Create and edit a codebook

The codebook contains information about your data such as the row and column names, the types of data in each column, how those data should be modeled, and all the prior distributions on various parameters.

The default codebook

In the lace CLI, you have the ability to initialize and run a model without specifying a codebook.

$ lace run --csv data -n 5000 metadata.lace

Behind the scenes, lace creates a default codebook by inferring the types of your columns and creating a very broad (but not quite broad enough to satisfy the frequentists) hyper prior, which is a prior on the prior.

We can also create the default codebook in code.

import polars as pl
from lace import Codebook
from lace.examples import ExamplePaths

# Here we get the path to an example csv file, but you can use any file that
# can be read into a polars or pandas dataframe
path = ExamplePaths("satellites").data
df = pl.read_csv(path)

# Infer the default codebook for df
codebook = Codebook.from_df("satellites", df)
use polars::prelude::{CsvReader, SerReader};
use lace::codebook::Codebook;
use lace::examples::Example;

// Load an example file
let paths = Example::Satellites.paths().unwrap();
let df = CsvReader::from_path(paths.data)
    .unwrap()
    .has_header(true)
    .finish()
    .unwrap();

// Create the default codebook
let codebook = Codebook::from_df(&df, None, None, false).unwrap();

Creating a template codebook

Lace is happy to generate a default codebook for you when you initialize a model. You can create and save the default codebook to a file using the CLI. To create a codebook from a CSV file:

$ lace codebook --csv data.csv codebook.yaml

Note that if you love quotes and brackets, and hate being able to comment, you can use json for the codebook. Just give the output of codebook a .json extension.

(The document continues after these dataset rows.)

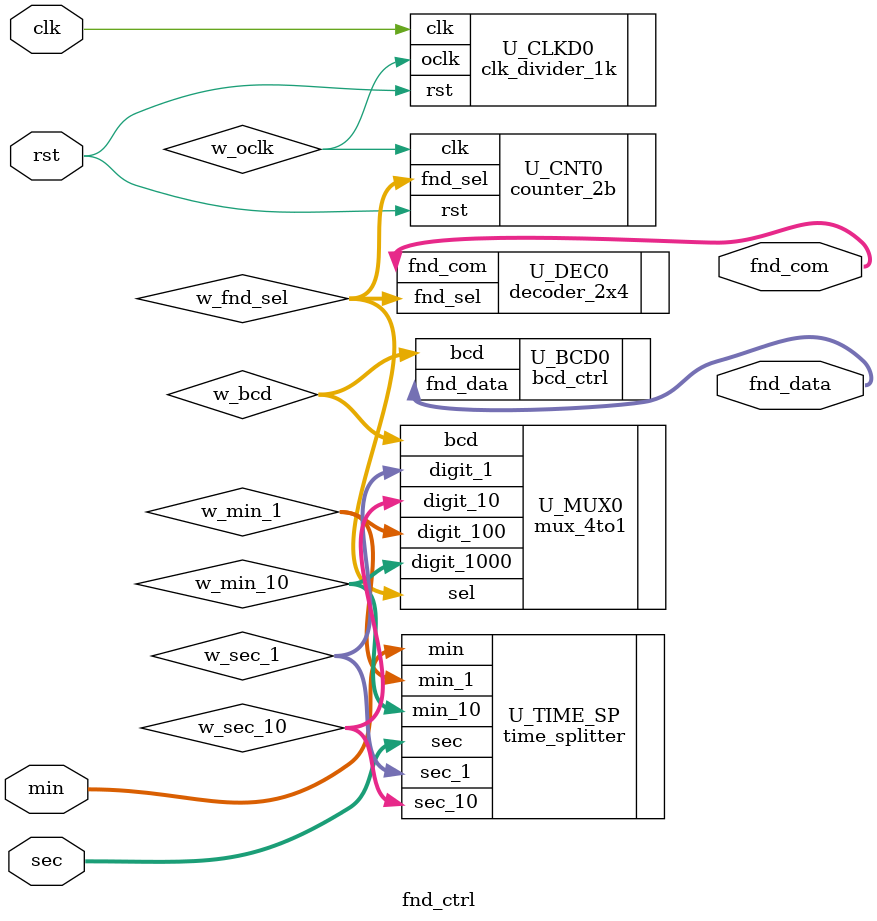
<source format=v>
`timescale 1ns / 1ps


module fnd_ctrl (
    input clk,
    input rst,
    input [7:0] min,
    input [7:0] sec,
    //input [13:0] cnt_data,
    //input [1:0] sel,

    output [7:0] fnd_data,
    output [3:0] fnd_com
);

    wire [3:0] w_bcd;
    wire [3:0] w_min_1, w_min_10, w_sec_1, w_sec_10;
    wire [1:0] w_fnd_sel;
    wire       w_oclk;


    time_splitter U_TIME_SP (
        .min(min),
        .sec(sec),

        .sec_1 (w_sec_1),
        .sec_10(w_sec_10),
        .min_1 (w_min_1),
        .min_10(w_min_10)
    );

    mux_4to1 U_MUX0 (
        .sel(w_fnd_sel),
        .digit_1(w_sec_1),
        .digit_10(w_sec_10),
        .digit_100(w_min_1),
        .digit_1000(w_min_10),
        .bcd(w_bcd)
    );

    bcd_ctrl U_BCD0 (
        .bcd(w_bcd),
        .fnd_data(fnd_data)
    );


    decoder_2x4 U_DEC0 (
        .fnd_sel(w_fnd_sel),
        .fnd_com(fnd_com)
    );


    /*clk_divider_2 U_CLKD0 (
        .clk(clk),
        .rst(rst),

        .oclk(w_oclk)
    );*/

    clk_divider_1k U_CLKD0 (
        .clk(clk),
        .rst(rst),

        .oclk(w_oclk)
    );

    counter_2b U_CNT0 (
        .clk(w_oclk),
        .rst(rst),
        .fnd_sel(w_fnd_sel)
    );
endmodule

</source>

$ lace codebook --csv data.csv codebook.json

If you use a data format with a schema, such as Parquet or IPC (Apache Arrow v2), you make Lace's work a bit easier.

$ lace codebook --ipc data.arrow codebook.yaml

If you want to make changes to the codebook -- the most common of which are editing the Dirichlet process prior, specifying whether certain columns are missing not-at-random, adjusting the prior distributions and disabling hyper priors -- you just open it up in your text editor and get to work.

For example, let's say we wanted to make a column of the satellites data set missing not-at-random, we first create the template codebook,

$ lace codebook --csv satellites.csv codebook-sats.yaml

open it up in a text editor and find the column of interest

- name: longitude_radians_of_geo
  coltype: !Continuous
    hyper:
      pr_m:
        mu: 0.21544247097911842
        sigma: 1.570659039531299
      pr_k:
        shape: 1.0
        rate: 1.0
      pr_v:
        shape: 6.066108090103747
        scale: 6.066108090103747
      pr_s2:
        shape: 6.066108090103747
        scale: 2.4669698184613824
    prior: null
  notes: null
  missing_not_at_random: false

and change the column metadata to something like this:

- name: longitude_radians_of_geo
  coltype: !Continuous
    hyper:
      pr_m:
        mu: 0.21544247097911842
        sigma: 1.570659039531299
      pr_k:
        shape: 1.0
        rate: 1.0
      pr_v:
        shape: 6.066108090103747
        scale: 6.066108090103747
      pr_s2:
        shape: 6.066108090103747
        scale: 2.4669698184613824
    prior: null
  notes: "This value is only defined for GEO satellites"
  missing_not_at_random: true

Sometimes, we have a bit of knowledge that we can transfer to lace in the form of a more-specific prior distribution. To set the prior we remove the hyper prior and set the prior. Note that doing this disabled prior parameter inference.

- name: longitude_radians_of_geo
  coltype: !Continuous
    hyper: null
    prior: 
        m: 0.0
        k: 1.0
        v: 1.0
        s2: 3.0
  notes: "This value is only defined for GEO satellites"
  missing_not_at_random: true

For a complete list of codebook fields, see the reference.